Write out all of the entries below word for word.

*-*-*

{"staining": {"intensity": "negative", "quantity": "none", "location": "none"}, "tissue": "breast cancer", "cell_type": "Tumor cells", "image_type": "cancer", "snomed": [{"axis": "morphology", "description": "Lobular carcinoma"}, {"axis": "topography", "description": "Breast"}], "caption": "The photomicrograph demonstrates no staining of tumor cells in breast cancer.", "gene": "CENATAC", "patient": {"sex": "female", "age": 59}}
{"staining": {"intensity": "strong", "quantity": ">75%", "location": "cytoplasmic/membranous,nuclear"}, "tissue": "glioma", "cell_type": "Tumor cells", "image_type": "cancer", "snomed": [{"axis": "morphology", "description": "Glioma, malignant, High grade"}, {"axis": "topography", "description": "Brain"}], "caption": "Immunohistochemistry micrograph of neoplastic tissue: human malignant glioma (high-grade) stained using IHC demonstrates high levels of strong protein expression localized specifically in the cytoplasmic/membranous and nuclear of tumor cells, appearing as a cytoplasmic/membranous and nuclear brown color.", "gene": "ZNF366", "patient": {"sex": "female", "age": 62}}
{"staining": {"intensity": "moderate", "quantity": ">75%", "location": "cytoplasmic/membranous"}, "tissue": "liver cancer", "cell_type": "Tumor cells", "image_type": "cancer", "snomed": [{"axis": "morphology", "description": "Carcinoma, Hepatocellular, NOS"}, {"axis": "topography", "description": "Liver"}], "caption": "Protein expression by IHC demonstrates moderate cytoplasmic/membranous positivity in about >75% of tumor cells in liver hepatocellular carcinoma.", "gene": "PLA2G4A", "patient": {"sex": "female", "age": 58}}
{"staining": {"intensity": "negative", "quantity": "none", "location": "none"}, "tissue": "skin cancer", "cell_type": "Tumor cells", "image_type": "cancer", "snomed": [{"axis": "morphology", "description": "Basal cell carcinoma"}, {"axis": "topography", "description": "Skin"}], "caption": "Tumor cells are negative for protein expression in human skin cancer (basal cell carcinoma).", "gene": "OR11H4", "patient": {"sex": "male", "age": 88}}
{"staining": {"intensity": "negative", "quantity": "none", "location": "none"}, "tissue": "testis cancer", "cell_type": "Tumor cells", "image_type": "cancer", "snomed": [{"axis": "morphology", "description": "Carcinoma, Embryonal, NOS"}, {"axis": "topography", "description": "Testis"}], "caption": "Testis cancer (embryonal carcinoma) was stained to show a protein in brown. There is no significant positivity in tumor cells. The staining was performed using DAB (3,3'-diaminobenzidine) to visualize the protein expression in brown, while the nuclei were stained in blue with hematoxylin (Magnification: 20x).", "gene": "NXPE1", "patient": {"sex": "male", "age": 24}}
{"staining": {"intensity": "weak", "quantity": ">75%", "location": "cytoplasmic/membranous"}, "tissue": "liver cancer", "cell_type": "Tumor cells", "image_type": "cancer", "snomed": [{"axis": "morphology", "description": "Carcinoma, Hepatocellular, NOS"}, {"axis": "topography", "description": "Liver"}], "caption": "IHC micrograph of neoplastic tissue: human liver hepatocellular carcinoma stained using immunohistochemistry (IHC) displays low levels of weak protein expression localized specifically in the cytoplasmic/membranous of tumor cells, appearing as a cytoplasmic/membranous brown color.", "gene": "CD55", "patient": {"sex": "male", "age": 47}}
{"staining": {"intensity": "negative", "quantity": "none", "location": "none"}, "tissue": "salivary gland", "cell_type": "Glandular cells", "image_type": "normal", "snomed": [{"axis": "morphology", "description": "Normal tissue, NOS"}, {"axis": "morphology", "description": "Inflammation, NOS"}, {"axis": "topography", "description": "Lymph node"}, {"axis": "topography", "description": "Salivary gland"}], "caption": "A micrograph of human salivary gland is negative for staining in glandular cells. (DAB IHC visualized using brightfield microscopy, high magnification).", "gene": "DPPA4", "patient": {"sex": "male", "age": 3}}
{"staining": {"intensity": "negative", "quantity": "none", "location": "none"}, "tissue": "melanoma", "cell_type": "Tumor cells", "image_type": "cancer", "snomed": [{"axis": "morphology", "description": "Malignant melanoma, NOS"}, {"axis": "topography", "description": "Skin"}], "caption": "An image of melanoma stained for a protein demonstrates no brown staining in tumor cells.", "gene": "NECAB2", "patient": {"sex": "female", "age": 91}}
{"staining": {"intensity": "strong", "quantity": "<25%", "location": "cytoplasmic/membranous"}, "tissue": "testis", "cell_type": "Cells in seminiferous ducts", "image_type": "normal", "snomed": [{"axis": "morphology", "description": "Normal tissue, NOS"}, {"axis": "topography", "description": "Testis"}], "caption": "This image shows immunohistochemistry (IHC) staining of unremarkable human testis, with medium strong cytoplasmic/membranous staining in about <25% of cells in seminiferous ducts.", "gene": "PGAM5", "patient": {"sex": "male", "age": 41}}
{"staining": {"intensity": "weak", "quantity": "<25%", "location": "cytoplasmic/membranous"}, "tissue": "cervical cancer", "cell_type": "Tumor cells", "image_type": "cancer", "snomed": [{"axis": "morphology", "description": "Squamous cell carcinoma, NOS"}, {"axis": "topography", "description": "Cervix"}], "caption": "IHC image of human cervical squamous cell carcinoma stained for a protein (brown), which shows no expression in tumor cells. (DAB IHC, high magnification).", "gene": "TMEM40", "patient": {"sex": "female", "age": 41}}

*-*-*

- _RESULT_:
{"staining": {"intensity": "negative", "quantity": "none", "location": "none"}, "tissue": "breast cancer", "cell_type": "Tumor cells", "image_type": "cancer", "snomed": [{"axis": "morphology", "description": "Lobular carcinoma"}, {"axis": "topography", "description": "Breast"}], "caption": "The photomicrograph demonstrates no staining of tumor cells in breast cancer.", "gene": "CENATAC", "patient": {"sex": "female", "age": 59}}
{"staining": {"intensity": "strong", "quantity": ">75%", "location": "cytoplasmic/membranous,nuclear"}, "tissue": "glioma", "cell_type": "Tumor cells", "image_type": "cancer", "snomed": [{"axis": "morphology", "description": "Glioma, malignant, High grade"}, {"axis": "topography", "description": "Brain"}], "caption": "Immunohistochemistry micrograph of neoplastic tissue: human malignant glioma (high-grade) stained using IHC demonstrates high levels of strong protein expression localized specifically in the cytoplasmic/membranous and nuclear of tumor cells, appearing as a cytoplasmic/membranous and nuclear brown color.", "gene": "ZNF366", "patient": {"sex": "female", "age": 62}}
{"staining": {"intensity": "moderate", "quantity": ">75%", "location": "cytoplasmic/membranous"}, "tissue": "liver cancer", "cell_type": "Tumor cells", "image_type": "cancer", "snomed": [{"axis": "morphology", "description": "Carcinoma, Hepatocellular, NOS"}, {"axis": "topography", "description": "Liver"}], "caption": "Protein expression by IHC demonstrates moderate cytoplasmic/membranous positivity in about >75% of tumor cells in liver hepatocellular carcinoma.", "gene": "PLA2G4A", "patient": {"sex": "female", "age": 58}}
{"staining": {"intensity": "negative", "quantity": "none", "location": "none"}, "tissue": "skin cancer", "cell_type": "Tumor cells", "image_type": "cancer", "snomed": [{"axis": "morphology", "description": "Basal cell carcinoma"}, {"axis": "topography", "description": "Skin"}], "caption": "Tumor cells are negative for protein expression in human skin cancer (basal cell carcinoma).", "gene": "OR11H4", "patient": {"sex": "male", "age": 88}}
{"staining": {"intensity": "negative", "quantity": "none", "location": "none"}, "tissue": "testis cancer", "cell_type": "Tumor cells", "image_type": "cancer", "snomed": [{"axis": "morphology", "description": "Carcinoma, Embryonal, NOS"}, {"axis": "topography", "description": "Testis"}], "caption": "Testis cancer (embryonal carcinoma) was stained to show a protein in brown. There is no significant positivity in tumor cells. The staining was performed using DAB (3,3'-diaminobenzidine) to visualize the protein expression in brown, while the nuclei were stained in blue with hematoxylin (Magnification: 20x).", "gene": "NXPE1", "patient": {"sex": "male", "age": 24}}
{"staining": {"intensity": "weak", "quantity": ">75%", "location": "cytoplasmic/membranous"}, "tissue": "liver cancer", "cell_type": "Tumor cells", "image_type": "cancer", "snomed": [{"axis": "morphology", "description": "Carcinoma, Hepatocellular, NOS"}, {"axis": "topography", "description": "Liver"}], "caption": "IHC micrograph of neoplastic tissue: human liver hepatocellular carcinoma stained using immunohistochemistry (IHC) displays low levels of weak protein expression localized specifically in the cytoplasmic/membranous of tumor cells, appearing as a cytoplasmic/membranous brown color.", "gene": "CD55", "patient": {"sex": "male", "age": 47}}
{"staining": {"intensity": "negative", "quantity": "none", "location": "none"}, "tissue": "salivary gland", "cell_type": "Glandular cells", "image_type": "normal", "snomed": [{"axis": "morphology", "description": "Normal tissue, NOS"}, {"axis": "morphology", "description": "Inflammation, NOS"}, {"axis": "topography", "description": "Lymph node"}, {"axis": "topography", "description": "Salivary gland"}], "caption": "A micrograph of human salivary gland is negative for staining in glandular cells. (DAB IHC visualized using brightfield microscopy, high magnification).", "gene": "DPPA4", "patient": {"sex": "male", "age": 3}}
{"staining": {"intensity": "negative", "quantity": "none", "location": "none"}, "tissue": "melanoma", "cell_type": "Tumor cells", "image_type": "cancer", "snomed": [{"axis": "morphology", "description": "Malignant melanoma, NOS"}, {"axis": "topography", "description": "Skin"}], "caption": "An image of melanoma stained for a protein demonstrates no brown staining in tumor cells.", "gene": "NECAB2", "patient": {"sex": "female", "age": 91}}
{"staining": {"intensity": "strong", "quantity": "<25%", "location": "cytoplasmic/membranous"}, "tissue": "testis", "cell_type": "Cells in seminiferous ducts", "image_type": "normal", "snomed": [{"axis": "morphology", "description": "Normal tissue, NOS"}, {"axis": "topography", "description": "Testis"}], "caption": "This image shows immunohistochemistry (IHC) staining of unremarkable human testis, with medium strong cytoplasmic/membranous staining in about <25% of cells in seminiferous ducts.", "gene": "PGAM5", "patient": {"sex": "male", "age": 41}}
{"staining": {"intensity": "weak", "quantity": "<25%", "location": "cytoplasmic/membranous"}, "tissue": "cervical cancer", "cell_type": "Tumor cells", "image_type": "cancer", "snomed": [{"axis": "morphology", "description": "Squamous cell carcinoma, NOS"}, {"axis": "topography", "description": "Cervix"}], "caption": "IHC image of human cervical squamous cell carcinoma stained for a protein (brown), which shows no expression in tumor cells. (DAB IHC, high magnification).", "gene": "TMEM40", "patient": {"sex": "female", "age": 41}}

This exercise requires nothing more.